> _ASSIGNED TASK_: Looking through the listing, how many of its lines hold the word "https"? Answer with only the number.

> _GIVEN INFORMATION_:
**********

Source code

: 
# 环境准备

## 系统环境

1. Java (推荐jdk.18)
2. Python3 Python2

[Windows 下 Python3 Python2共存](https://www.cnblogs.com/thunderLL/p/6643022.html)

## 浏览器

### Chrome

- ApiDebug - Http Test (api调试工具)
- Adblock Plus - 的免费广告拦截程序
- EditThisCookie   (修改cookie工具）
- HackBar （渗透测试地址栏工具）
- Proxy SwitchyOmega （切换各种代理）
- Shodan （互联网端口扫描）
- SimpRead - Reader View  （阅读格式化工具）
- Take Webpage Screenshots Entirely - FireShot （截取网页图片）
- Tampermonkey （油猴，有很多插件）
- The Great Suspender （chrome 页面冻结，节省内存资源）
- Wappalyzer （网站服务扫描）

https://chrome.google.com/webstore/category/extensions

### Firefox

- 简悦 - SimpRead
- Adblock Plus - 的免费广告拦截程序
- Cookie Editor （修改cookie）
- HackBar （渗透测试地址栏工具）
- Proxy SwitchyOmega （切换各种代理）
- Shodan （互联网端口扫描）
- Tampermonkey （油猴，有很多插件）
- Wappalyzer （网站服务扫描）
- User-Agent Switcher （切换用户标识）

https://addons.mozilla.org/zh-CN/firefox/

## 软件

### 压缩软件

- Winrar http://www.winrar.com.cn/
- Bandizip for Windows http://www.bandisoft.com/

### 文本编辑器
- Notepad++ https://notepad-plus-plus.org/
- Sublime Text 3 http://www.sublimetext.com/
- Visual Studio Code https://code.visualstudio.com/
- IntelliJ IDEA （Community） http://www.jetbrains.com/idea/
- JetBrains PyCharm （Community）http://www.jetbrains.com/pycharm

**********

> _ANSWER TO THIS TASK_: 5